Of my four children, aged 22 to 37, two are medium (but far from avid) readers of books. But the two younger ones will only read a book for school, university, or work. That is: when they’re forced to read. They and their generation spend far more time on their smartphones watching videos than they do reading anything.
Reading newspapers is an acquired habit. A habit that the young are simply not acquiring.
I started reading papers when my father brought home the Daily Mirror each evening. Today, I receive the print edition of The Australian every morning. Starting the day with a newspaper is part of my morning ritual. A habit I acquired 50+ years ago. A habit like smoking—though easier to give up.
Fact is: habitual newspaper readers are dying off. Literally. In one nearby coffee shop I frequent, where you rarely see a grey hair, there’ll often be a pile of yesterday’s newspapers “untouched by human hands.” While at another one there’s always competition to get a paper to accompany your morning coffee: I’m competing with other grey-hairs, and often have to wait.
The print publishing business, not just newspapers, is in decline.
Computers plus the internet have revolutionized thousands of industries, not just print. Email has decimated post offices’ first class and airmail revenues; Skype and clones have replaced $1+ a minute international calls, and when was the last time you sent a telegram? (Email is quicker. And free.)
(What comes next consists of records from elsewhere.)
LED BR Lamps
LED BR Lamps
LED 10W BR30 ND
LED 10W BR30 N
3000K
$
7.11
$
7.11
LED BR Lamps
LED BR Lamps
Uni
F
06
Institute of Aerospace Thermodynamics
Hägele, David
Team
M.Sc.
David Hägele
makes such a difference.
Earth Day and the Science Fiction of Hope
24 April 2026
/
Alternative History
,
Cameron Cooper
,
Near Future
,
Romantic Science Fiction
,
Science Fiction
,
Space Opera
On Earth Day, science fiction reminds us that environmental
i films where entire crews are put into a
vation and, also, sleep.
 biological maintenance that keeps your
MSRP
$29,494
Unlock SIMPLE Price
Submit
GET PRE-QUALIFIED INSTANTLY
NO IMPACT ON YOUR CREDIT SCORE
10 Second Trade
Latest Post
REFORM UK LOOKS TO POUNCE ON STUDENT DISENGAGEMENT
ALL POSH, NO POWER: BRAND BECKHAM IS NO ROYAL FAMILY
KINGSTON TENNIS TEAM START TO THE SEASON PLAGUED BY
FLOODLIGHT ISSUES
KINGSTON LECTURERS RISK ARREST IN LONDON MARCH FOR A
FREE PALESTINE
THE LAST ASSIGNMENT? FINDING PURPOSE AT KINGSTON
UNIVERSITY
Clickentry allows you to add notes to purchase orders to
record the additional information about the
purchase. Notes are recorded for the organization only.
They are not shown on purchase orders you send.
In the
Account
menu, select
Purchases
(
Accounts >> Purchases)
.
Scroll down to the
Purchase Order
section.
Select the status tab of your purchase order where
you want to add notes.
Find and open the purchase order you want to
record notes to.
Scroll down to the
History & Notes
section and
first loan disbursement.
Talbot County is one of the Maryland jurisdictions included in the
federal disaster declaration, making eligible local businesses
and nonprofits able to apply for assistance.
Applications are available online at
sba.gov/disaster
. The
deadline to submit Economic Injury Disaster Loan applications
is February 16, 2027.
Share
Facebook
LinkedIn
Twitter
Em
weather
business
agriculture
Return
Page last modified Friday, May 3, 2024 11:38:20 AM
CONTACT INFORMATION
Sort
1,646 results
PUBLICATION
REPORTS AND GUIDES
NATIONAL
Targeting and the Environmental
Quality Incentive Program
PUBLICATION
Back when I was at school in the early ’60s, my best friend’s dad (a widower) cancelled his subscription to The Canberra Times—but quickly found he couldn’t do without it.
He missed the news?
No!
He discovered there was far more important information in The Canberra Times that he simply had to have. Supermarket specials; ads for department store sales; radio and TV programs; not to mention what was playing at the movies. Seems more logical to me that the newspapers’ lost ad revenue from Woolworths, Coles, and similar advertisers, who now make their offers direct to customers by email, have more to do with the media’s financial decline than Google.
To persecute the real “culprit,” it might be more appropriate to sue Tim Berners-Lee for damages. After all, he invented the internet, not Google.
Why single out Google?
Which drives traffic to other websites for free! Including to media sites where more often than not you’ll hit a paywall. One result: The Australian is crowing about “its highest ever overall monthly audience of 6.23 million, surging an extraordinary 69.7 percent over the year.” No doubt half if not more of those readers have come courtesy of Google.
And a point the ACCC seems to be missing entirely: Google (and Facebook, for that matter) don’t reproduce the media’s reporting. They merely use the headline plus a paragraph (or less). Want to read the story? Click on the link!!
If anyone should pay anyone, the media should be paying Google, not the other way around.
The world’s consumers have had their say. They have “voted” with their feet (or rather, eyeballs), and thumbed their noses at the newspaper industry.
The world’s consumers have had their say. They have “voted” with their feet (or rather, eyeballs), and thumbed their noses at the newspaper industry.
The average consumers’ primary interest is not reading about the latest shenanigans in Canberra or Washington, but being informed about what events, deals, the best pizzas, kebabs, cakes, other yummies and their like are on offer in their immediate neighborhood. What celebrities are up to, the latest gadgets, or the latest local weather forecast—information that’s rarely printed in a daily newspaper but is readily and instantly available by searching Google or going to Facebook.
It’s ironic that the Australian Competition and Consumer Commission is planning to protect the News-Fairfax (now Nine Ltd.) duopoly from competition! And overriding Australian consumers’ freely-made choices.
By taking this stand, it logically follows that the ACCC should be renamed the Australian Anti-Competition and Anti-Consumer Commission.